The pertinent insurance company files can be obtained and reviewed early in the case. This may include underwriting and claims files as well as industry and company manuals as a means for evaluating how the claim was handled – that is, what was done and why. The client and client representatives, such as brokers should be interviewed and files obtained for review. On the defense side, the company personnel should be interviewed to determine the basis for underwriting and claims decisions.

In some cases the parties might agree on limited early discovery with a view towards mediating once they have completed this preliminary discovery or informal exchange of information.

A well thought out Litigation Management Plan by both sides should lead the parties to assess when a “plateau” is reached, i.e., when the parties are ready to negotiate.

The point is that with some early effort, the parties to an insurance bad faith case should be able to explore a resolution of the case before they begin the process of protracted litigation.

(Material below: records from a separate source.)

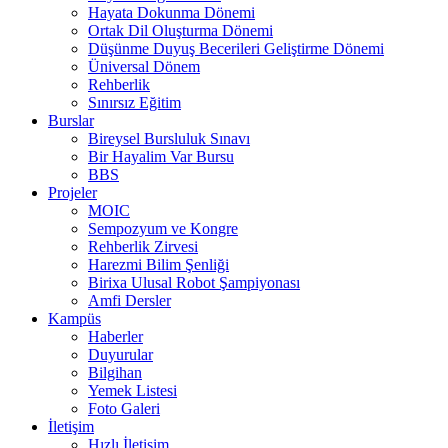
Hayata Dokunma Dönemi
Ortak Dil Oluşturma Dönemi
Düşünme Duyuş Becerileri Geliştirme Dönemi
Üniversal Dönem
Rehberlik
Sınırsız Eğitim
Burslar
Bireysel Bursluluk Sınavı
Bir Hayalim Var Bursu
BBS
Projeler
MOIC
Sempozyum ve Kongre
Rehberlik Zirvesi
Harezmi Bilim Şenliği
Birixa Ulusal Robot Şampiyonası
Amfi Dersler
Kampüs
Haberler
Duyurular
Bilgihan
Yemek Listesi
Foto Galeri
İletişim
Hızlı İletişim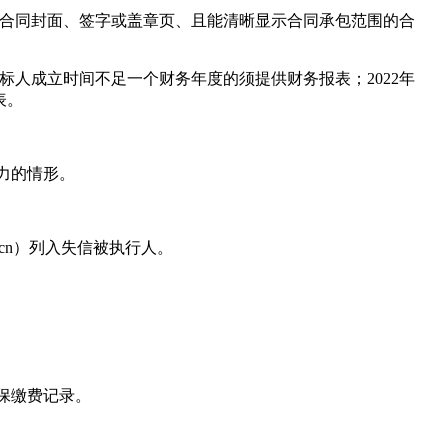
包含合同封面、签字或盖章页、且能清晰显示合同承包范围的合
投标人成立时间不足一个财务年度的须提供财务报表；2022年
表。
力的情形。
gov.cn）列入失信被执行人。
社保缴费记录。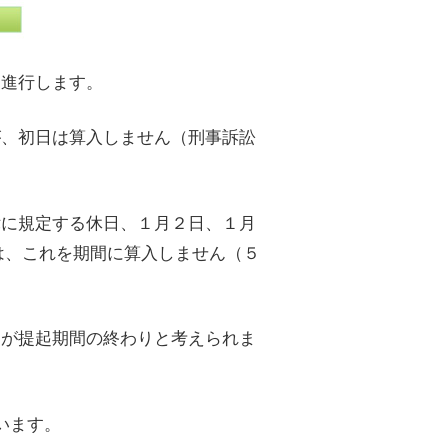
ら進行します。
が、初日は算入しません（刑事訴訟
律に規定する休日、１月２日、１月
きは、これを期間に算入しません（５
」が提起期間の終わりと考えられま
います。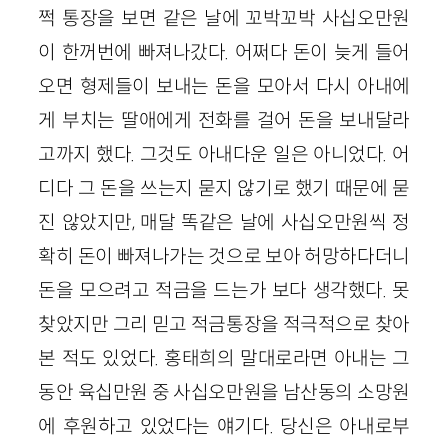
쩍 통장을 보면 같은 날에 꼬박꼬박 사십오만원
이 한꺼번에 빠져나갔다. 어쩌다 돈이 늦게 들어
오면 형제들이 보내는 돈을 모아서 다시 아내에
게 부치는 딸애에게 전화를 걸어 돈을 보내달라
고까지 했다. 그것도 아내다운 일은 아니었다. 어
디다 그 돈을 쓰는지 묻지 않기로 했기 때문에 묻
진 않았지만, 매달 똑같은 날에 사십오만원씩 정
확히 돈이 빠져나가는 것으로 보아 허망하다더니
돈을 모으려고 적금을 드는가 보다 생각했다. 못
찾았지만 그리 믿고 적금통장을 적극적으로 찾아
본 적도 있었다. 홍태희의 말대로라면 아내는 그
동안 육십만원 중 사십오만원을 남산동의 소망원
에 후원하고 있었다는 얘기다. 당신은 아내로부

From all perspectives, this is just common sense since so much is already available by the time suit is filed.

One strategy I have used successfully in insurance bad faith cases is to file suit, then send the claims handler or key insurance operative a copy of the file endorsed complaint, with a brief overview of the allegations and an invitation to mediate. Sometimes I suggest some mediators, or I invite them to provide a list of acceptable mediators. In other cases, I have offered to go to whomever they chose if they pay the costs of mediation (with the mediator not knowing that only one side is paying). Any of these open the door to discussion, and in almost all cases I at least get a reply that there is interest, and we go from there to see if an agreement to mediate can be reached. On very few occasions is my invitation ignored.